### DIRECTIONS
Collect every line of the data below that contains the string "false". Case counts.

[Data records]
_____
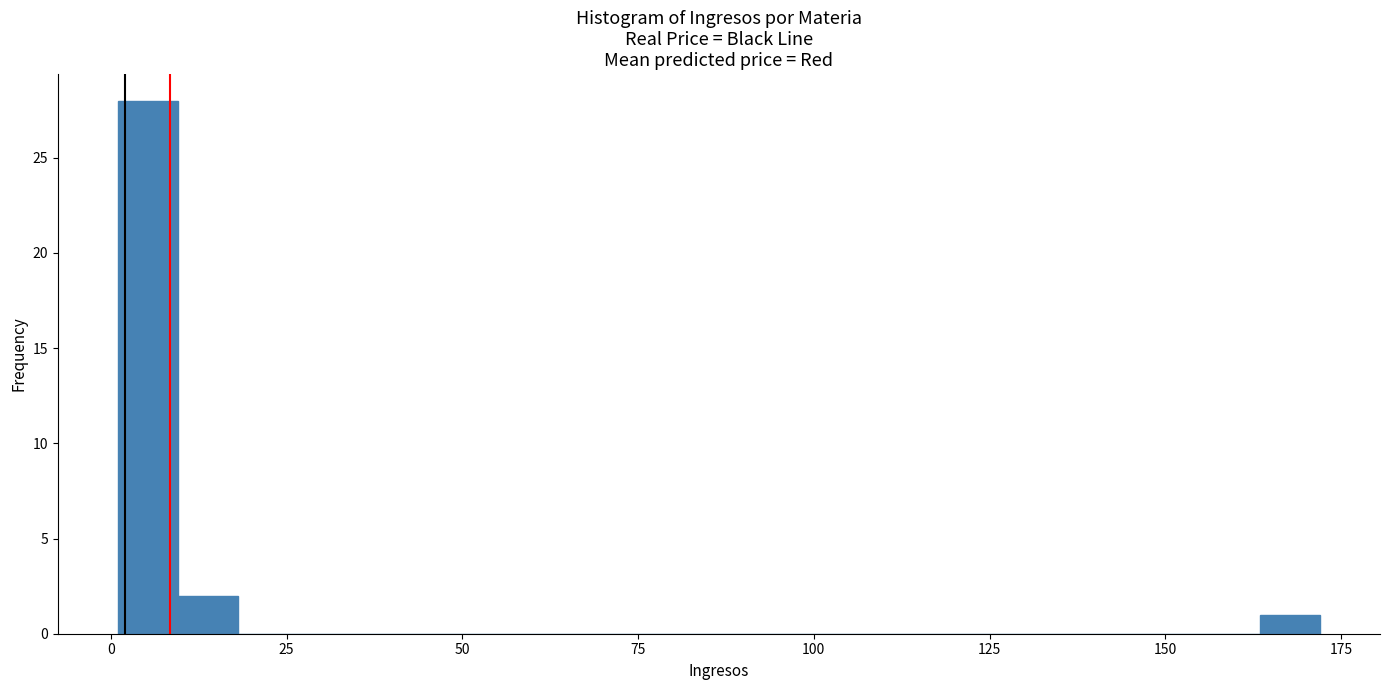

Around what value on the x-axis is the tallest bar? Give the approximate position of its centre, as read against the axis.

5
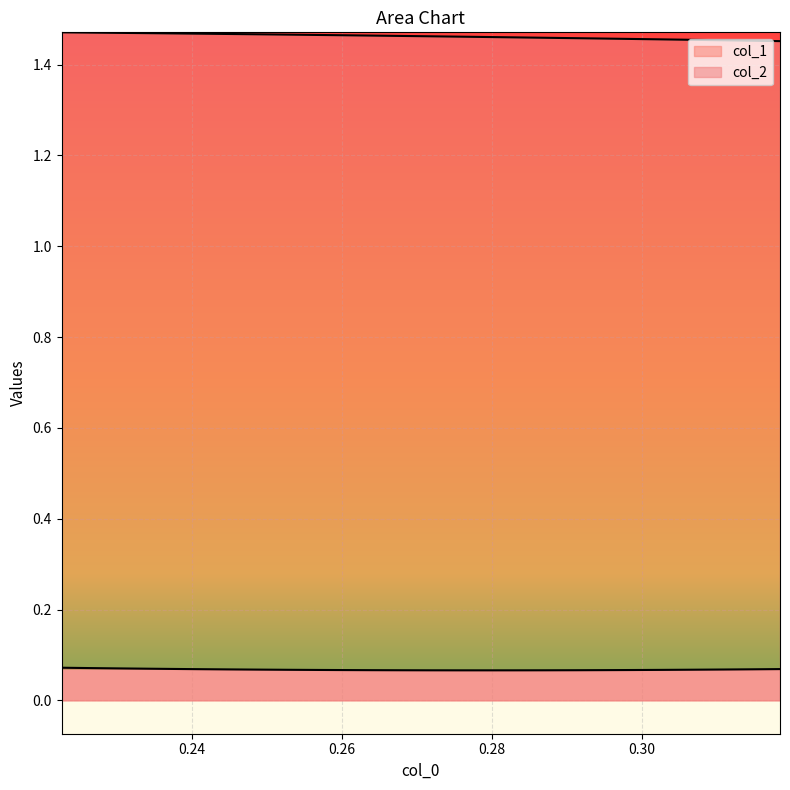

Reading left to right, transcribe all the data shown in this chart.

col_1: 0.1	0.1	0.1	0.1	0.1	0.1	0.1	0.1	0.1	0.1	0.1	0.1	0.1	0.1	0.1	0.1	0.1	0.1	0.1	0.1	0.1	0.1	0.1	0.1	0.1	0.1
col_2: 1.5	1.5	1.5	1.5	1.5	1.5	1.5	1.5	1.5	1.5	1.5	1.5	1.5	1.5	1.5	1.5	1.5	1.5	1.5	1.5	1.5	1.5	1.5	1.5	1.5	1.5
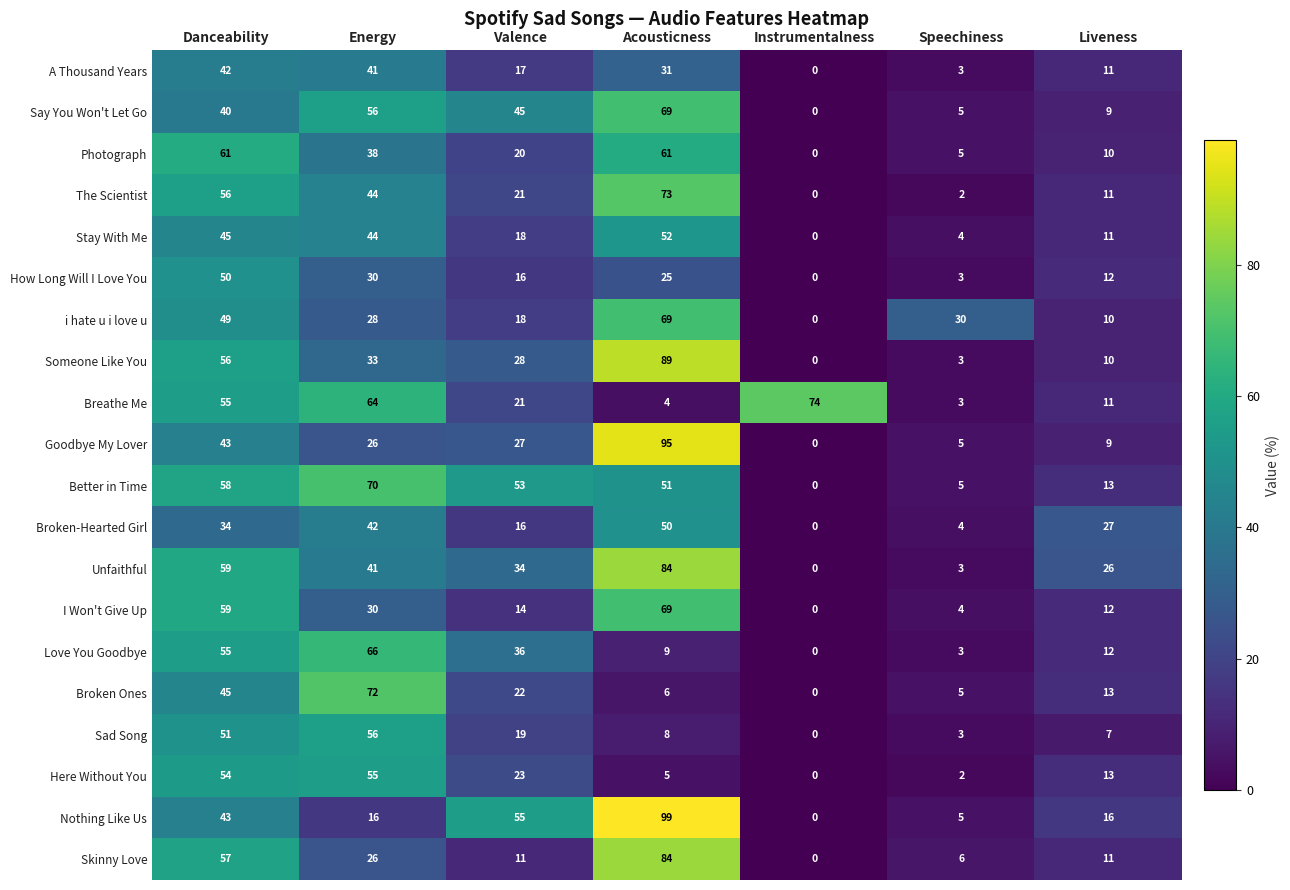

What is the sum of the Broken Ones values at Instrumentalness and Danceability?

45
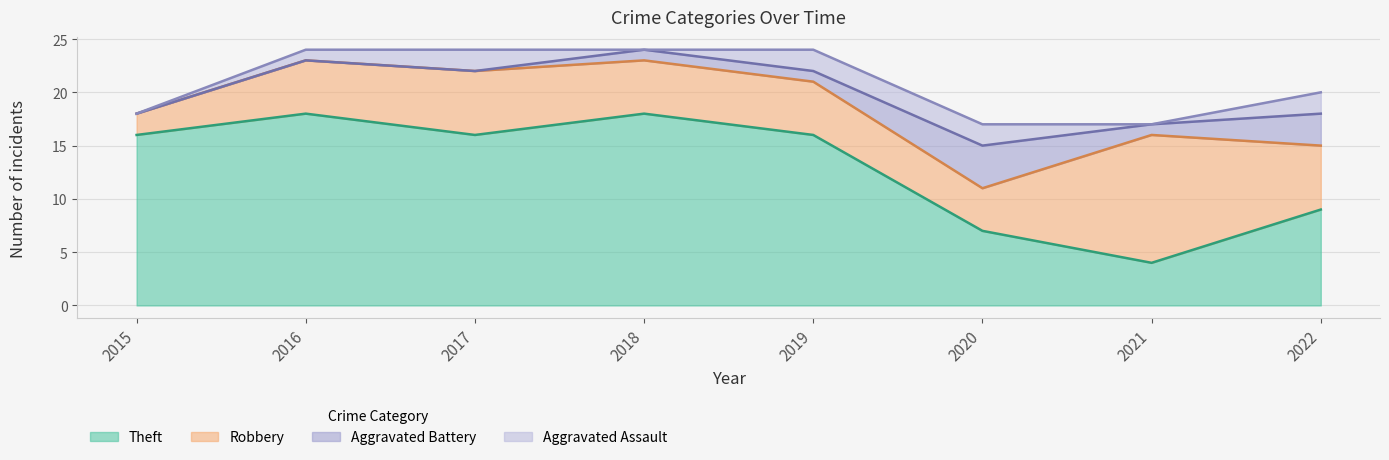

What is the difference between the maximum and minimum values in the Robbery series?

10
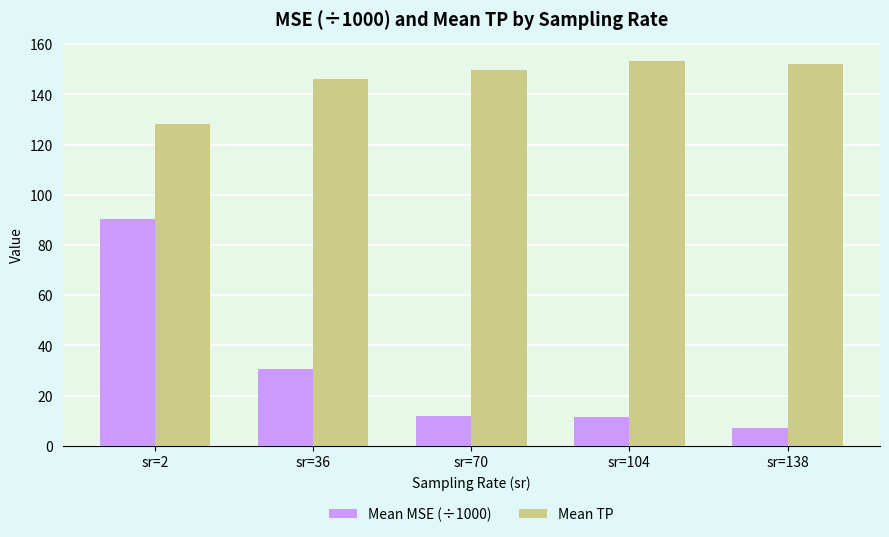

What is the difference between the highest and lowest values at sr=2?

37.9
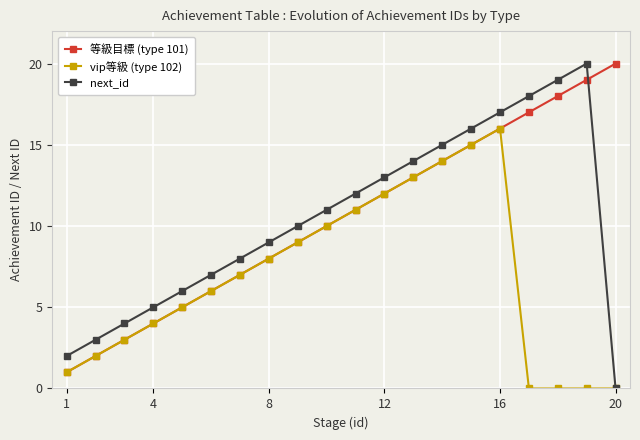

True or false: 等級目標 (type 101) and next_id intersect in this chart.

True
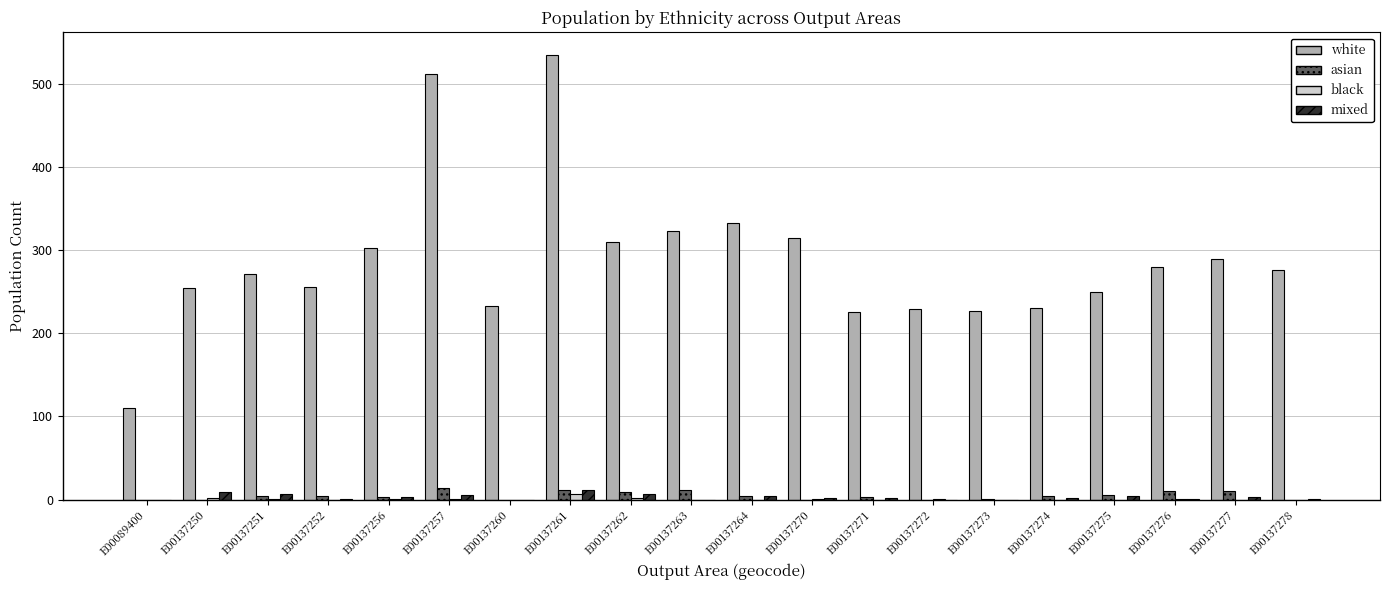

True or false: asian has a value of 4 at E00137264.

True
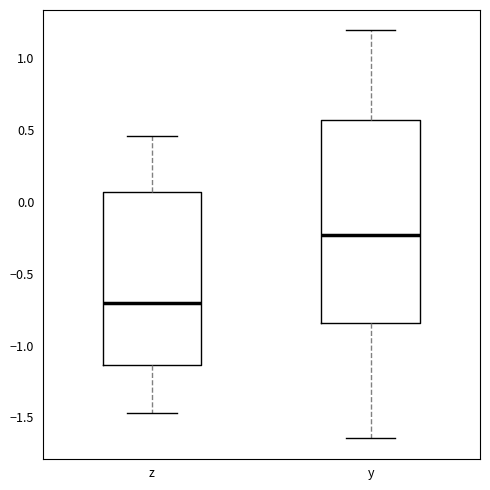

Which box's median line is the highest?

y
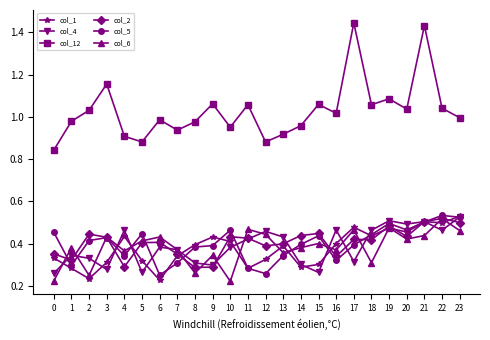

Which series has the widest spread of values?

col_12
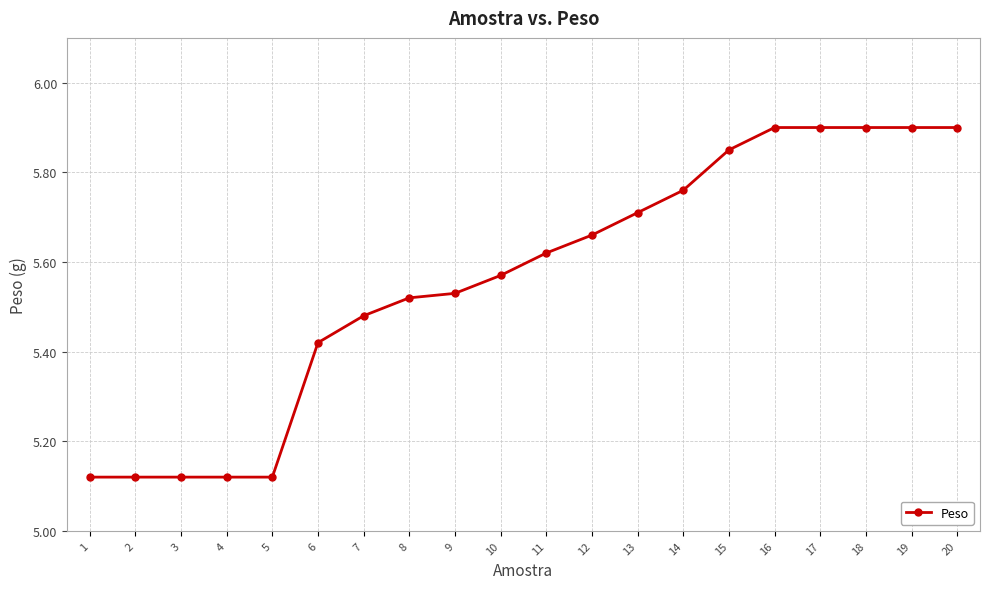

What is the maximum value shown in the chart?

5.9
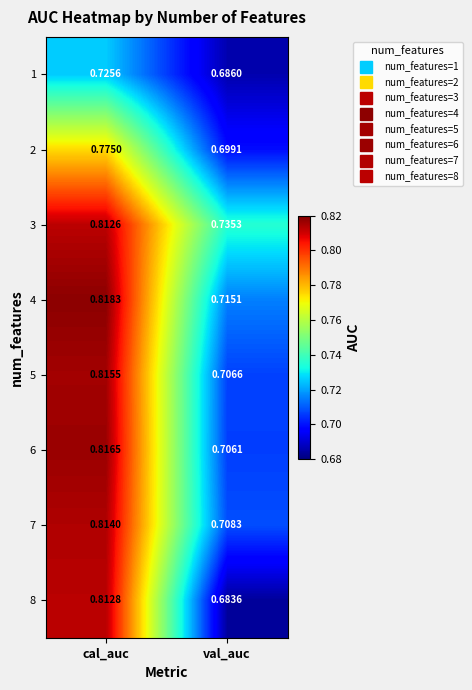

Which series has the widest spread of values?

8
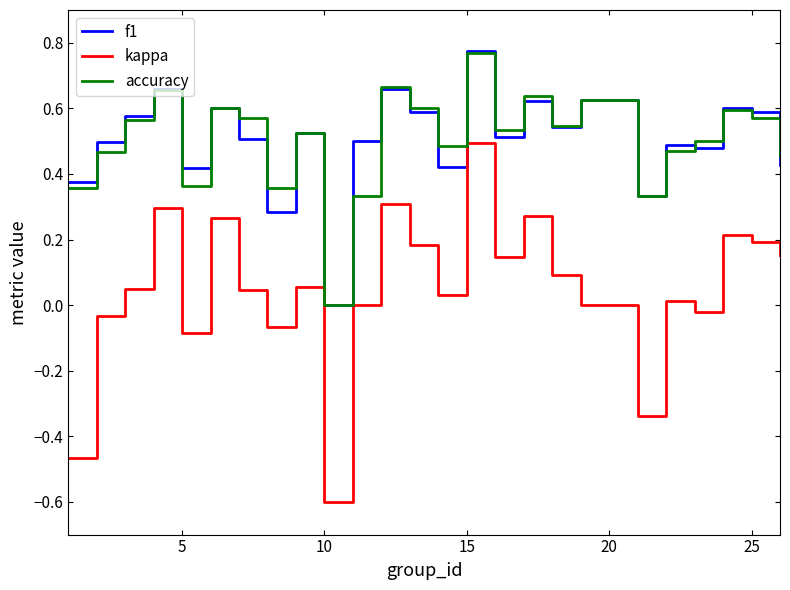

How many lines are shown in the chart?

3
_____
### PROBLEM SOLUTION
True or false: 等級目標 (type 101) and next_id intersect in this chart.
True or false: asian has a value of 4 at E00137264.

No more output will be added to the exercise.